DP-3T / documents

Decentralized Privacy-Preserving Proximity Tracing -- Documents
2.25k stars 180 forks source link

what data is needed for digital proximity tracing? #225

Open peterkwells opened 4 years ago

peterkwells commented 4 years ago

Hello

I was reading the paper on what data is needed for digital proximity tracing and saw that question 2 "what data could such a system collect that would help epidemiologists understand...." was not explored beyond the basic function of the system.

A group in Australia have published a paper on evaluating contact tracing in a pandemic which states an epidemiological want/need for demographic information about people that an infected person has been in contact with to help understand effects of the disease and risk factors.

It may be worthwhile to reference the Australian work, whether that want/need is fair, and how it could be met while aligning with DP-3T's other design principles. I can imagine ways of doing it both within any app as well as in the broader contact tracing system that the app sits within.

lbarman commented 4 years ago

Thanks @peterkwells for the useful reference, forwarding internally...

peterboncz commented 4 years ago

In certain countries, the health authorities might want to build an infection graph (who infected who). Certainly the manual contact-tracing process allows them to do this, so they will be used to getting that. Now, DP^3T is designed to not allow that, and should not.

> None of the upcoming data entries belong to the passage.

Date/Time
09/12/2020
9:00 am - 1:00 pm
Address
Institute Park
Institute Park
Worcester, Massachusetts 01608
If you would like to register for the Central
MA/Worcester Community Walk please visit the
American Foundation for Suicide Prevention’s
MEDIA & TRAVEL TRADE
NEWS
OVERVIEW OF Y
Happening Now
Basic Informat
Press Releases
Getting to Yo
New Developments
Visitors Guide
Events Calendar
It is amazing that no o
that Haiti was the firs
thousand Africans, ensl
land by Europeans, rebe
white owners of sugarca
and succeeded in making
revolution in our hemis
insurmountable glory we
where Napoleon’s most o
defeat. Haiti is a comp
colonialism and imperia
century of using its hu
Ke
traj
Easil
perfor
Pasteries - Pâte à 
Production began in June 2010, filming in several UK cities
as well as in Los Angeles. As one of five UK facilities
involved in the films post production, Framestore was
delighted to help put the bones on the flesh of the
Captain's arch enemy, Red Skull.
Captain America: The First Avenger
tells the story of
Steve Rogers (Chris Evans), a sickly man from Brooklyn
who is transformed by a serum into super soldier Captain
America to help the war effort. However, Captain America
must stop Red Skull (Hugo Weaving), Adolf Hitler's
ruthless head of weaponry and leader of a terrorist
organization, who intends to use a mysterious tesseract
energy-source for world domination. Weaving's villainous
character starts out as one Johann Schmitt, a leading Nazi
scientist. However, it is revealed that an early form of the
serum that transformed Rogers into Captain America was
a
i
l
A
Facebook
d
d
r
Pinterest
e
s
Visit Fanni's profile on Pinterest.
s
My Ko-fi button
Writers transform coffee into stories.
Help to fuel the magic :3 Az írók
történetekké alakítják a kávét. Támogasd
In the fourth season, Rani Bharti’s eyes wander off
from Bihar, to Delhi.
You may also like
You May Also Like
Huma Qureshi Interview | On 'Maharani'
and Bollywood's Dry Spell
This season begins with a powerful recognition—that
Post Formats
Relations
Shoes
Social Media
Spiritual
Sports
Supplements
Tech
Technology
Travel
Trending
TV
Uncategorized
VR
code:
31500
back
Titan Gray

A privacy-preserving statistic that could be revealed to the DP^3T backend (not to any system of the health authorities that covers testing and patient data) anonymously when registering your SK's is how many warnings you received before testing positive. Note you could split warnings into forwards and backwards tracing (see #242), although that would require an extension of the current protocol. You would also want to provide the dates of the warning(s) -- this will allow to monitor time-in-testing-pipeline, and thus the efficiency of the contact-tracing-app and the national testing infrastructure. Also, one could have the app ask for any symptoms and the date of first symptom. Providing such statistics should of course be opt-in only -- even while (I think) such info, because not personally relatable, is not privacy sensitive.

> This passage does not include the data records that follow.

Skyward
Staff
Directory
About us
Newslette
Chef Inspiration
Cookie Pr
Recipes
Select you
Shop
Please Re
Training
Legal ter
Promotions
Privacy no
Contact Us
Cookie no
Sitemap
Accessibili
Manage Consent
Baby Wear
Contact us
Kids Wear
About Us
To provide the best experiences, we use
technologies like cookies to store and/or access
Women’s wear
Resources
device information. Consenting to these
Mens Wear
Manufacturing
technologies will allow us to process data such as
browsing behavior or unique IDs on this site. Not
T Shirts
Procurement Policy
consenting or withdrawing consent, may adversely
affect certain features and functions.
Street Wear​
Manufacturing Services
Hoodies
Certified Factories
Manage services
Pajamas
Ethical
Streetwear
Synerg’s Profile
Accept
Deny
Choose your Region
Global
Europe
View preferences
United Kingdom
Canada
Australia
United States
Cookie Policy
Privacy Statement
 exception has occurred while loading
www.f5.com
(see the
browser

Similarly, learning to better tune the risk-scores could also be powered by anonymous reporting of features from contact logs to the backend. You would report a table of features (distance, RSSI, etc) without EphIDs but just with a target-variable (true/false) that is true for the logged events that matched a warning. With as additional features your phone model and possibly its calibrated Tx power. The backend could use some machine learning to learn a good risk function from these features and target variable.

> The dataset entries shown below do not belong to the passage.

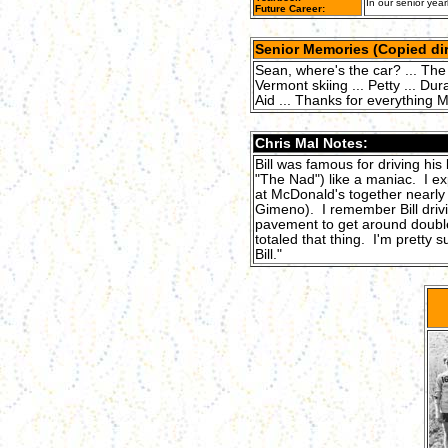
In our senior year
Future Career:
Senior Memories (Copied dir
Sean, where's the car? ... The 
Vermont skiing ... Petty ... Dura
Aid ... Thanks for everything
Chris Mal Notes:
Bill was famous for driving his
"The Nad") like a maniac. I ex
at McDonald's together nearly
Gimeno). I remember Bill driv
pavement to get around double
totaled that thing. I'm pretty 
Bill."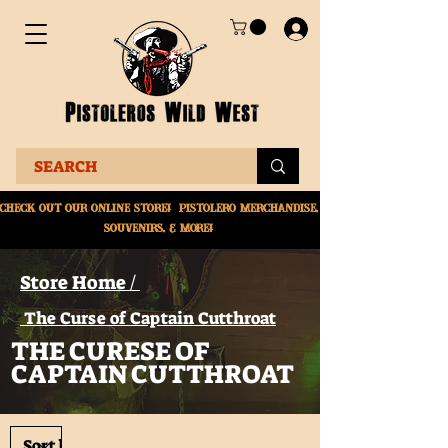
Check Out Our online
store! Pistolero merchandise,
souvenirs, & More!
Store Home /
The Curse of Captain Cutthroat
THE CURESE OF
CAPTAIN CUTTHROAT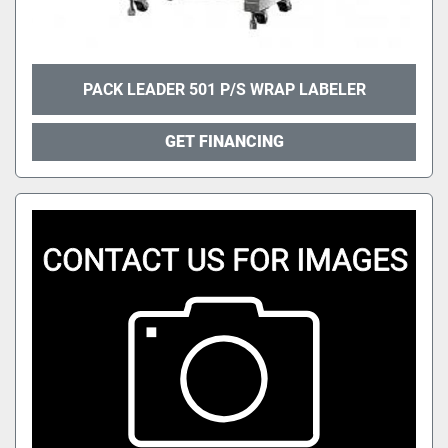
PACK LEADER 501 P/S WRAP LABELER
GET FINANCING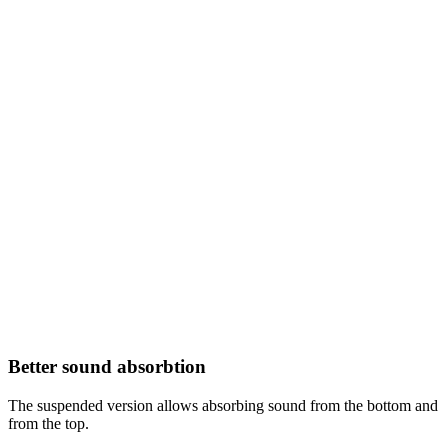
Better sound absorbtion
The suspended version allows absorbing sound from the bottom and
from the top.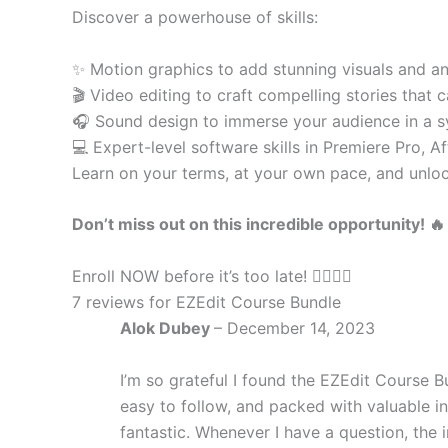
Discover a powerhouse of skills:
✨ Motion graphics to add stunning visuals and a
🎬 Video editing to craft compelling stories that 
🎧 Sound design to immerse your audience in a 
💻 Expert-level software skills in Premiere Pro, A
Learn on your terms, at your own pace, and unlock
Don’t miss out on this incredible opportunity! 🔥
Enroll NOW before it’s too late! 🏃‍♀️🏃‍♂️
7 reviews for
EZEdit Course Bundle
Alok Dubey
–
December 14, 2023
I’m so grateful I found the EZEdit Course Bu
easy to follow, and packed with valuable i
fantastic. Whenever I have a question, the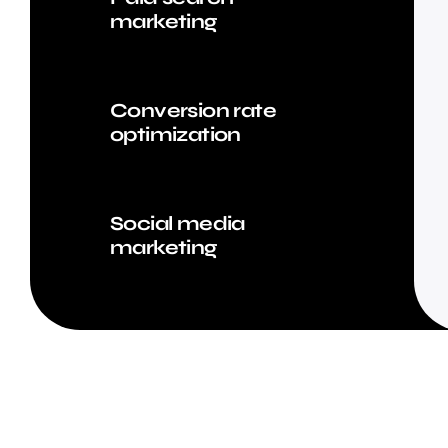
marketing
Conversion rate
optimization
Social media
marketing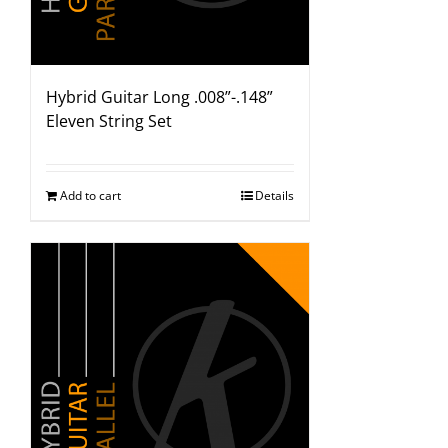
Hybrid Guitar Long .008”-.148”
Eleven String Set
Add to cart
Details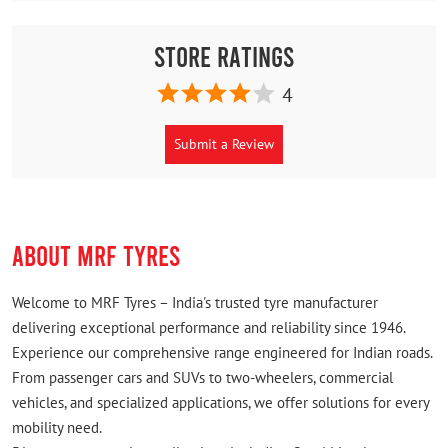
Store Ratings
4
Submit a Review
ABOUT MRF TYRES
Welcome to MRF Tyres – India's trusted tyre manufacturer
delivering exceptional performance and reliability since 1946.
Experience our comprehensive range engineered for Indian roads.
From passenger cars and SUVs to two-wheelers, commercial
vehicles, and specialized applications, we offer solutions for every
mobility need.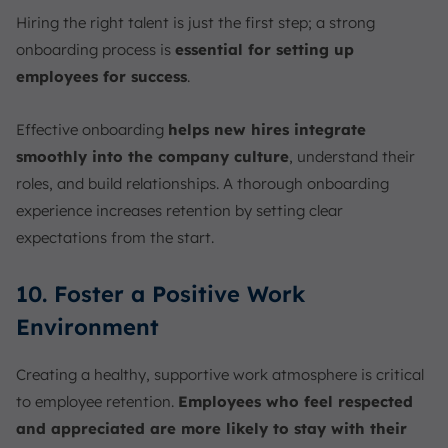
Hiring the right talent is just the first step; a strong
onboarding process is
essential for setting up
employees for success
.
Effective onboarding
helps new hires integrate
smoothly into the company culture
, understand their
roles, and build relationships. A thorough onboarding
experience increases retention by setting clear
expectations from the start.
10. Foster a Positive Work
Environment
Creating a healthy, supportive work atmosphere is critical
to employee retention.
Employees who feel respected
and appreciated are more likely to stay with their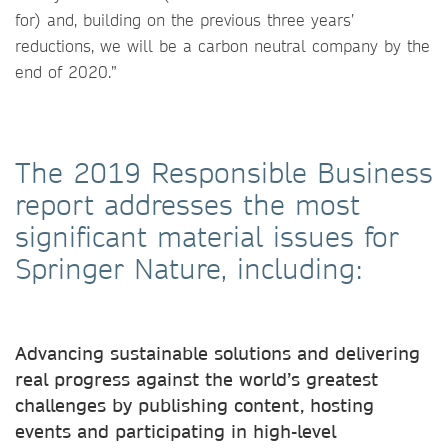
for) and, building on the previous three years’
reductions, we will be a carbon neutral company by the
end of 2020.”
The 2019 Responsible Business
report addresses the most
significant material issues for
Springer Nature, including:
Advancing sustainable solutions and delivering
real progress against the world’s greatest
challenges by publishing content, hosting
events and participating in high-level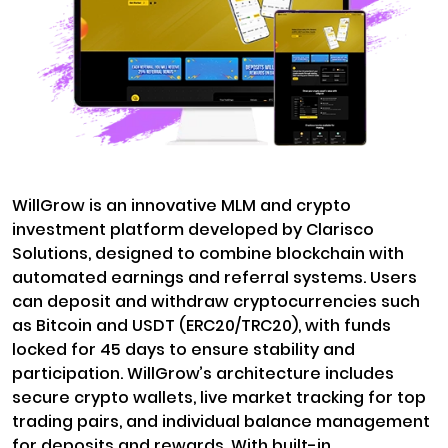
WillGrow is an innovative MLM and crypto
investment platform developed by Clarisco
Solutions, designed to combine blockchain with
automated earnings and referral systems. Users
can deposit and withdraw cryptocurrencies such
as Bitcoin and USDT (ERC20/TRC20), with funds
locked for 45 days to ensure stability and
participation. WillGrow’s architecture includes
secure crypto wallets, live market tracking for top
trading pairs, and individual balance management
for deposits and rewards. With built-in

Computing the risk-score (see #235) with a simple expression evaluator in the app would allow to change the function without needing an app update (would start with a simple linear model: that is just as simple as using variables for additive-offsets and multiplicative-coefficients for each feature). When syncing with the backend- the apps can then also get new risk-score parameters and any red-flag-level danger threshold.

In general, tuning parameters (such as time-windows to retain data, sync frequency with backend, the risk-function-parameters and threshold as described above, and probably more) should preferably be re-read from the backend on each sync. This allows to better orchestrate and adapt the way the apps behave, without requiring an app-update.